##### TEXTE EXTRAIT #####

MAGAZINE. Étudiante à l’école Jean-Raimbault en secondaire 5, Joe-Any Beauregard a accepté de relever un défi pour le moins difficile en cette ère où la technologie est omniprésente : éteindre son téléphone intelligent durant dix jours consécutifs.
Alors que la très grande majorité des jeunes âgés entre 15 et 18 ans possèdent un téléphone intelligent, L’Express Magazine a lancé il y a quelques semaines un appel à tous sur sa page Facebook visant à trouver un adolescent prêt à vivre comme avant, c’est-à-dire avant que les gens… ne s’échangent de leurs nouvelles en composant un message texte.
L’annonce : «Nous recherchons un jeune qui serait prêt à relever un défi pour le moins déstabilisant! Si vous connaissez un jeune qui a de la difficulté à lâcher son téléphone cellulaire et qui serait prêt à… (attention, ça va cogner) le garder fermer durant 10 longues journées consécutives, dites-vous qu’on rêve de le connaître! Imaginez tout le temps qu’il aura pour faire sa chambre (blague plate) et jouer avec son petit frère!».

#####

→ ÉNONCÉ A:
Réécrivez le passage de l'article sur le défi sans téléphone qui va de «MAGAZINE. Étudiante à» jusqu'à «dix jours consécutifs.», en substituant «deux semaines entières» à «dix jours consécutifs».
→ ÉNONCÉ B:
Prolongez l'article sur le défi de Joe-Any Beauregard au-delà de sa dernière phrase.

##### ÉLÉMENTS #####

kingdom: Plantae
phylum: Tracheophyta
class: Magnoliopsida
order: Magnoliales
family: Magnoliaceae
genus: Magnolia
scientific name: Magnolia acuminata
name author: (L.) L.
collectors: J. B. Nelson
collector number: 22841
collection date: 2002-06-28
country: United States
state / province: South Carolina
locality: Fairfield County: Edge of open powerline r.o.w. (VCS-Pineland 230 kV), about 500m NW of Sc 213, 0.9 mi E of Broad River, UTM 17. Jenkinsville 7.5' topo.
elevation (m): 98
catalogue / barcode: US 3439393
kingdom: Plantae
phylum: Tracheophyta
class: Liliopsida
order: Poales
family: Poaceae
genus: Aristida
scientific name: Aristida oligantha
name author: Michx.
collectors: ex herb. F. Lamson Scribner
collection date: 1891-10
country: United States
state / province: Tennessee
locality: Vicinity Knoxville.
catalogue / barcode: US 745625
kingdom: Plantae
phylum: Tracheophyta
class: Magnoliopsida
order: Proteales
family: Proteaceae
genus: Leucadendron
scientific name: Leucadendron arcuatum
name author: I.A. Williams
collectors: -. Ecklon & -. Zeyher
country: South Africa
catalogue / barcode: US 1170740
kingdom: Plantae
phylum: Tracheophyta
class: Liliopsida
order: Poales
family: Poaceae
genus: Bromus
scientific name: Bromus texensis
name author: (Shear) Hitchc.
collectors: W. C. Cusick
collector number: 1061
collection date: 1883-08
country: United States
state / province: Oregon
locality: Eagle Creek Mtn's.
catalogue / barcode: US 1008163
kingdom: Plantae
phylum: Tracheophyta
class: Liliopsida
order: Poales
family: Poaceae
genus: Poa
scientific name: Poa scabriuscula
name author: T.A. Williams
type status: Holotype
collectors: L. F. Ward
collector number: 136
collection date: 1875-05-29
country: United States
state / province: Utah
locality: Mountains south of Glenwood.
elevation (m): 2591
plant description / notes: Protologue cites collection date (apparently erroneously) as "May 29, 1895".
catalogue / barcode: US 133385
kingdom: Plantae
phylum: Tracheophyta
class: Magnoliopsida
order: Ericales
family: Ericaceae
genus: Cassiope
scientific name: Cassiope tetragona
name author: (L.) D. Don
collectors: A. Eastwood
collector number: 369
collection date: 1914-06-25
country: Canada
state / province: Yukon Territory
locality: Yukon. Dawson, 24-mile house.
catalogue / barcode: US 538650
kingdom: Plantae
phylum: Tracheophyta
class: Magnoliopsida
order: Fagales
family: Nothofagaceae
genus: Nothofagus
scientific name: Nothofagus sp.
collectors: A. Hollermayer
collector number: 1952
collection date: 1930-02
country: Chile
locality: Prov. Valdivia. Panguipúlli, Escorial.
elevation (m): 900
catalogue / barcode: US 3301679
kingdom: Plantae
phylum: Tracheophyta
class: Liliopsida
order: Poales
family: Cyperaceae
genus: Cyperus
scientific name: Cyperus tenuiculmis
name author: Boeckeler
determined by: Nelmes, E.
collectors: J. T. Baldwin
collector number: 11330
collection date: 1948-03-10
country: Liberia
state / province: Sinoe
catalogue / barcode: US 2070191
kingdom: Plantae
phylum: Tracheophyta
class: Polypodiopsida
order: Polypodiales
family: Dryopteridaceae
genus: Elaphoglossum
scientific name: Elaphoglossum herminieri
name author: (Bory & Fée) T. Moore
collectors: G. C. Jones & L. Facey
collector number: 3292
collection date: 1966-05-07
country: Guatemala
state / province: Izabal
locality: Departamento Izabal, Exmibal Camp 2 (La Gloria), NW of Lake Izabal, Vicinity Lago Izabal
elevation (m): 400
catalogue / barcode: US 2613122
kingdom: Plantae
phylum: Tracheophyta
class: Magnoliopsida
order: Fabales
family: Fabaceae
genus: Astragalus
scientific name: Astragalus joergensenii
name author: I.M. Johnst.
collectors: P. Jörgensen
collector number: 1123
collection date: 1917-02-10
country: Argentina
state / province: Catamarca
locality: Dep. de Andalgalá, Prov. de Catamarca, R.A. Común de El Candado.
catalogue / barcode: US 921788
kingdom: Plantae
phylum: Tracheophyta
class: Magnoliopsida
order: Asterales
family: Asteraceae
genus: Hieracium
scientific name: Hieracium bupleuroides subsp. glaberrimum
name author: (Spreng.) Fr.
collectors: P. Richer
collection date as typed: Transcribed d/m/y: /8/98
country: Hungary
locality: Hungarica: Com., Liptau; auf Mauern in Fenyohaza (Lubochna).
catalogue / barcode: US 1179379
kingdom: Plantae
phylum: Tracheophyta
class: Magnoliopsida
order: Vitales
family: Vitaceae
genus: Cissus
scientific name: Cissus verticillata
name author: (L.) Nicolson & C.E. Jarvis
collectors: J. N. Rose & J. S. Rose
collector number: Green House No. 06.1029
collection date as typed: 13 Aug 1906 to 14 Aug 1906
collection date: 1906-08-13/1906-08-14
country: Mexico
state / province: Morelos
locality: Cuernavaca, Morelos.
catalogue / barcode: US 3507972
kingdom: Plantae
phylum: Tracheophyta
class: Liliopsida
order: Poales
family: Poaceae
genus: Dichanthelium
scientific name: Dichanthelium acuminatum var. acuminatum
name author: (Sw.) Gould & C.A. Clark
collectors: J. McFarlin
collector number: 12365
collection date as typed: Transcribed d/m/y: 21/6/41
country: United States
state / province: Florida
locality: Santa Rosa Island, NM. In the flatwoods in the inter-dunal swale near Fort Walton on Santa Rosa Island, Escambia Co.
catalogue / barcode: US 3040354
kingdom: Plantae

#####

→ RÉPONSE RÉDIGÉE A:
MAGAZINE. Étudiante à l’école Jean-Raimbault en secondaire 5, Joe-Any Beauregard a accepté de relever un défi pour le moins difficile en cette ère où la technologie est omniprésente : éteindre son téléphone intelligent durant deux semaines entières.

→ RÉPONSE RÉDIGÉE B:
Une vingtaine de jeunes ont répondu à cet appel à tous, mais une seule courageuse a accepté d’aller jusqu’au bout. «J’ai 16 ans et je suis accro à mon cellulaire. Je trouve que c’est un beau défi pour moi, pour pouvoir décrocher à 100 % et me concentrer plus sur moi-même, sur l’école», a écrit la jeune femme, qui a même choisi de laisser son IPhone au journal, le temps de l’expérience.
Il faut dire qu’elle était vraiment « scotchée » à son portable, tout comme la majorité des jeunes de son âge.
«Dès que mon cellulaire sonne le matin, je le prends et je l’ouvre. Je vais sur Facebook, Snapchat et Instagram. Je passe environ 20 minutes devant l’écran avant de me lever et de me préparer. À l’école, durant les pauses, je suis toujours sur mon cellulaire. C’est comme un réflexe ou un trouble obsessif compulsif. Même si je n’ai besoin que de savoir l’heure, je m’assure que je n’ai pas manqué de message. Pour dire vrai, j’étais sur mon cell du matin au soir», a révélé Joe-Any, avec beaucoup de transparence et de sagesse.
Sa mère et sa grand-mère lui ont souvent fait remarquer qu’elle utilisait son téléphone d’une façon abusive. «Ma mère me dit souvent que j’aurais moins de difficultés à l’école si je l’utilisais moins… et si je me couchais plus tôt», ajoute celle qui souhaite étudier en mode au collégial.
Et qu’est-ce que tu regardes sur ton cellulaire?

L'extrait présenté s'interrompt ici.